Businesses will also need to be vigilant about the fact that any arrangements that are entered into to respond to the COVID-19 pandemic must end after the pandemic if they are not compliant with the Commerce Act.  

The Commission has indicated that it will release more guidance on its website in the coming days.

How does the Consumer Guarantees Act apply in the current circumstances?

Cancelled events and travel, delayed deliveries and disruption to supply chains are just some of the issues that raise potential issues under the Consumer Guarantees Act.  Businesses and consumers will likely need to take a pragmatic and patient approach to the issues that arise.  Some of the key questions that have been raised to date include:

  • How does the Consumer Guarantees Act apply to cancelled consumer services?

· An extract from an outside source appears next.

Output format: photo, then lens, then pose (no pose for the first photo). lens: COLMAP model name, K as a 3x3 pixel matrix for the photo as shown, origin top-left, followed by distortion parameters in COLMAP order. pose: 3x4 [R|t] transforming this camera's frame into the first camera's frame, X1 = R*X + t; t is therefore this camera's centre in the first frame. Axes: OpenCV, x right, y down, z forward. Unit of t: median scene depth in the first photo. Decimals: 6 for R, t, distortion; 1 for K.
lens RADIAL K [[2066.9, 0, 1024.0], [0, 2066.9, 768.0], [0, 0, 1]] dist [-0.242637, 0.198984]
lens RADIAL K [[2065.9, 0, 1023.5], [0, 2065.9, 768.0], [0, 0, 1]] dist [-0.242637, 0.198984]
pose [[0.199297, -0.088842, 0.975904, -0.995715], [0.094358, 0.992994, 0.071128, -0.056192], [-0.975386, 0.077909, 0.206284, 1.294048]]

    The Consumer Guarantees Act generally requires businesses that provide services to consumers to remedy any failure to provide the services within a reasonable time (if the time is not determined by agreement between the parties) – including, in some circumstances, to cancel the contract and obtain a refund.

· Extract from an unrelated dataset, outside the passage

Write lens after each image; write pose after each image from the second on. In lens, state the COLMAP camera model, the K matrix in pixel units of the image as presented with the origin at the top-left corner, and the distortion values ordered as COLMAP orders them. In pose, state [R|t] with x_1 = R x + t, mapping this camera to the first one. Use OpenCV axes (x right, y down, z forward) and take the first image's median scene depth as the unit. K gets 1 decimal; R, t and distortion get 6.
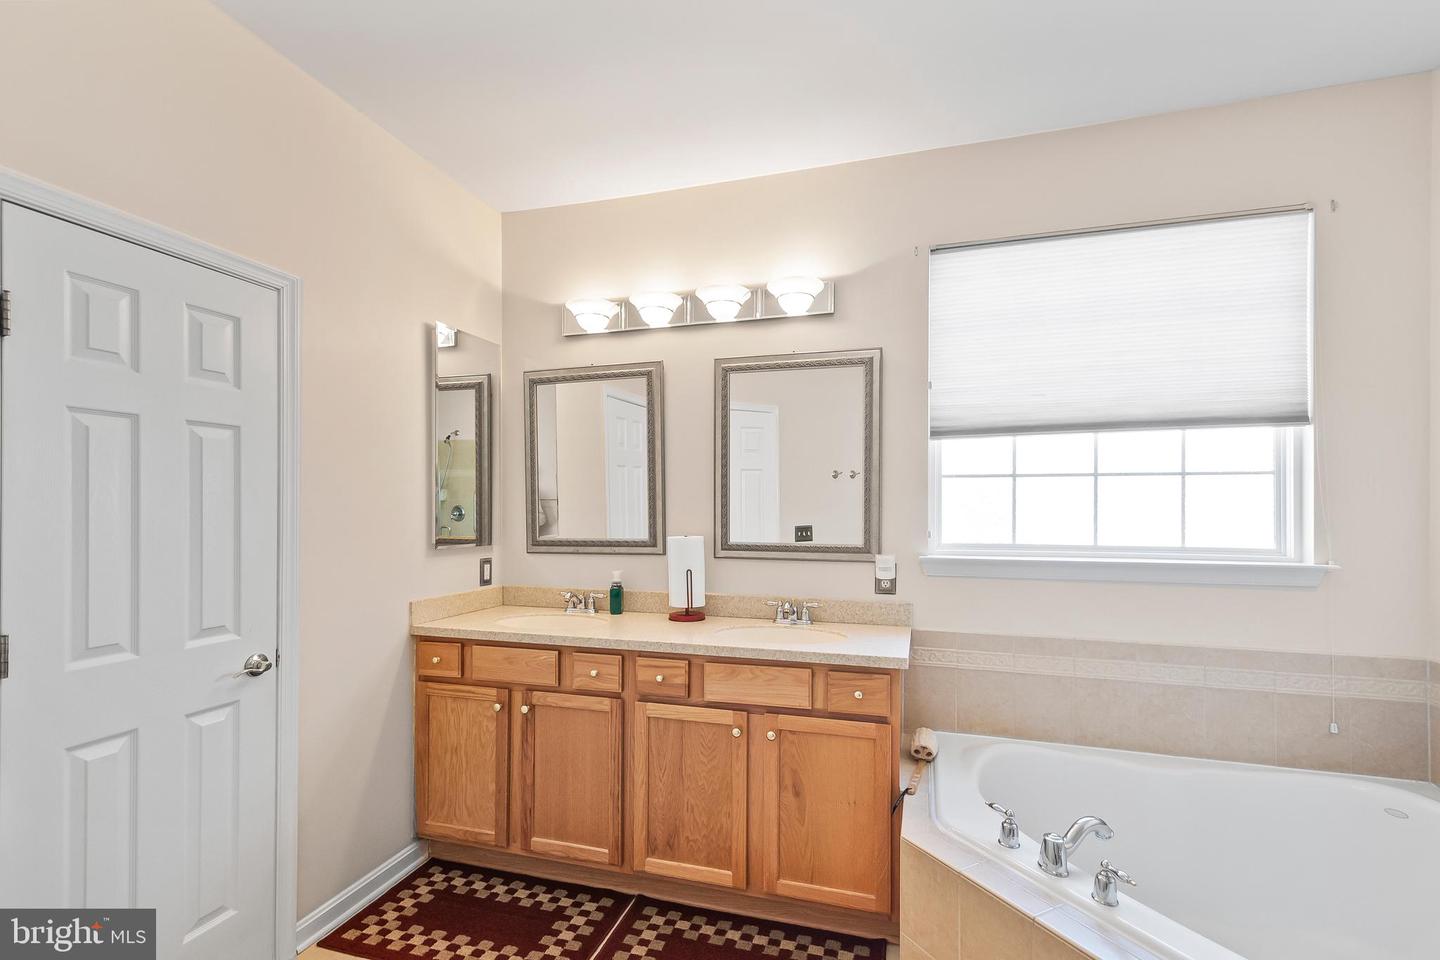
lens RADIAL K [[643.7, 0, 732.3], [0, 643.7, 502.5], [0, 0, 1]] dist [0.005425, 0.000227]
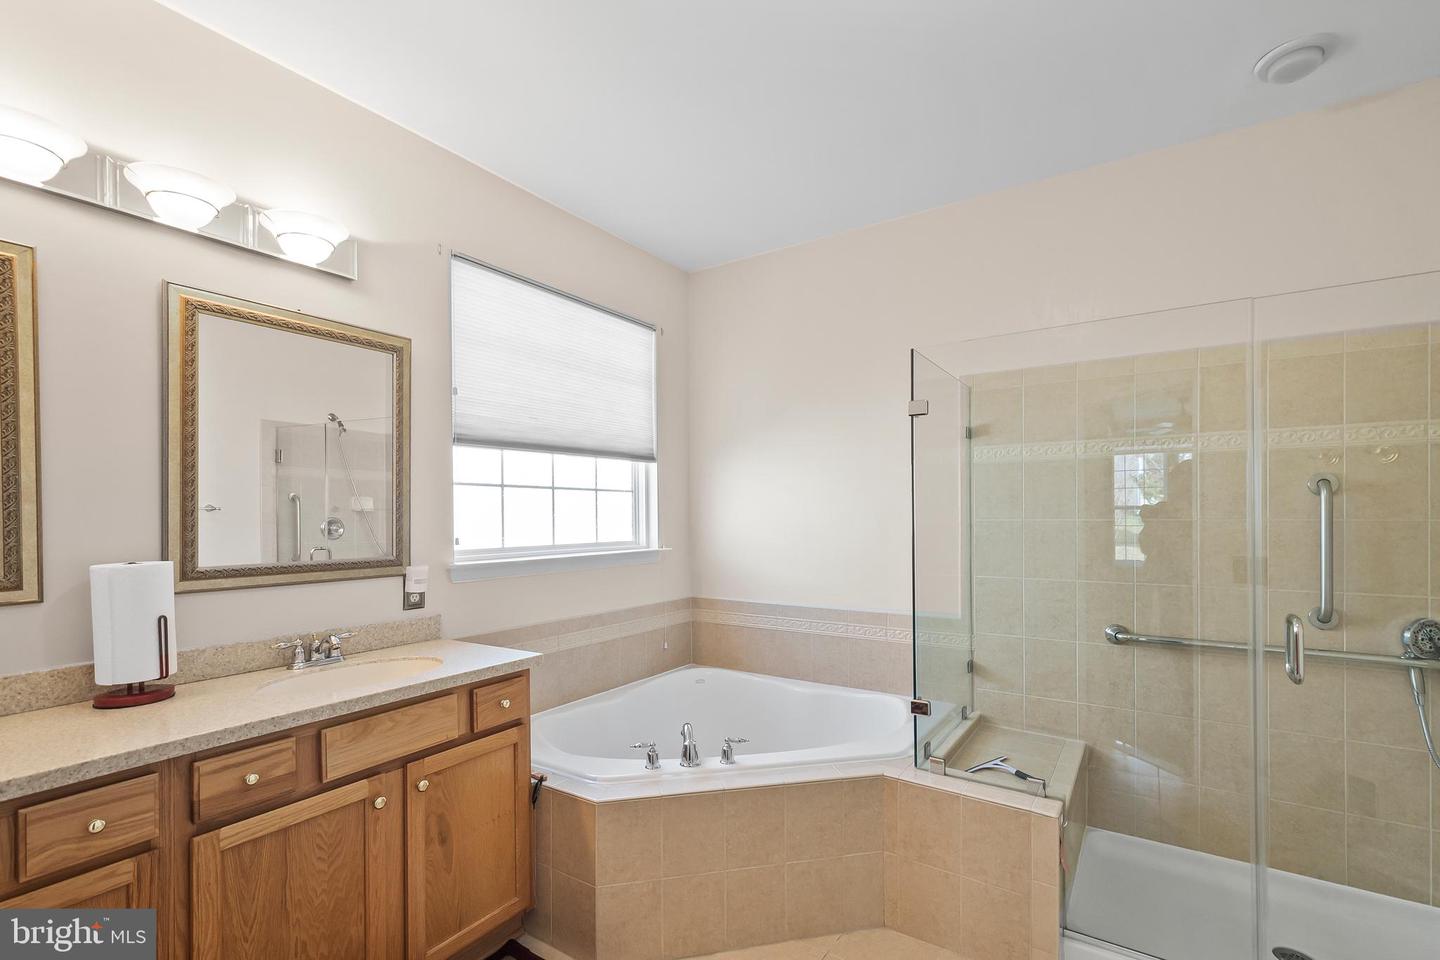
lens RADIAL K [[643.7, 0, 732.3], [0, 643.7, 502.5], [0, 0, 1]] dist [0.005425, 0.000227]
pose [[0.287426, 0.015388, 0.957679, -0.547042], [-0.000365, 0.999873, -0.015957, 0.005724], [-0.957803, 0.004237, 0.287395, 0.321087]]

    There are, however, some exceptions under the Consumer Guarantees Act that allow businesses to cancel a service because of an act of another person or a cause independent of human control.  In these circumstances, a business’s obligations will depend on the particular situation (including, for example, the relevant terms and conditions).  This is also the case if the completion time for the service (eg, an event date) is fixed under the relevant agreement – that is, the remedies available will depend on the terms of the contract and particular circumstances.

    There are a number of examples of businesses who are responding to the pandemic by relaxing standard policies, for example, by allowing customers to change their ticket without a cancellation fee or by providing credit.  The options that businesses can provide consumers will of course depend on what is viable and legally possible in these challenging circumstances, and both businesses and consumers will need to show some patience and understanding as issues are resolved.  See also our update here on COVID-19 and contracts.

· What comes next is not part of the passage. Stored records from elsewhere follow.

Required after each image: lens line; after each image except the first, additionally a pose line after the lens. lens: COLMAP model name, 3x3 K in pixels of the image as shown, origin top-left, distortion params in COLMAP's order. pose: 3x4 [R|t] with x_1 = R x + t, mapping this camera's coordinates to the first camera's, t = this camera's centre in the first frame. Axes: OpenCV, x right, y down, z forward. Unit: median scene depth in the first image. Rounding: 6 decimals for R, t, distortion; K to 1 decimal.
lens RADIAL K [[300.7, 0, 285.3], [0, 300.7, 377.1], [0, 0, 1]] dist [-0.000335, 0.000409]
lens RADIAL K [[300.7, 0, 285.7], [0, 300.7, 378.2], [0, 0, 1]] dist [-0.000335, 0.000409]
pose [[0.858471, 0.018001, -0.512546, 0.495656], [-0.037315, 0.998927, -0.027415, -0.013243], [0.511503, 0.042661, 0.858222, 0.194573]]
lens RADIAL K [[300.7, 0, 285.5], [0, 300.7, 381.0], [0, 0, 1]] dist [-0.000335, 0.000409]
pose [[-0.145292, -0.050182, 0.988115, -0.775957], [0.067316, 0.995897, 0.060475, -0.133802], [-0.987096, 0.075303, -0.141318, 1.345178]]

  • What about delays in delivering consumer goods?

    Under the Consumer Guarantees Act, where a business is responsible for delivering goods to consumers, there is a guarantee that the customer will receive the goods within an agreed time period or, if no time has been agreed, within a reasonable time.  A failure to comply with this guarantee gives a consumer certain rights to a remedy – including, in some cases, a refund.  Although there is no specific exception for situations such as the current pandemic, we expect that what is considered a 'reasonable time' for delivery of goods will differ to ordinary circumstances (to take into account, for example, unavoidable disruptions to businesses and supply chains).

    We recommend that businesses maintain clear communication with customers to keep them updated on expected delivery times and the reasons for any delay.


  • Can businesses increase prices in response to COVID-19?

    Businesses may also face increased costs during the COVID-19 situation, and may be considering price increases.  For consumer goods and services, the Consumer Guarantees Act provides that goods and services will be provided at a reasonable price if the price is not determined by contract or left to be determined between the parties to the contract. 

    Otherwise, businesses in New Zealand are generally free to price goods and services as they see fit (subject to any specific requirements such as contractually imposed maximum prices), meaning that increasing the prices of goods and services during an emergency situation will often not be illegal.  However, businesses need to be careful about the reasons given for an increased price.  In short, businesses cannot claim “because of COVID-19” as a reason for a price increase if that is not genuinely the case – or if only part of the price increase is attributable to COVID-19.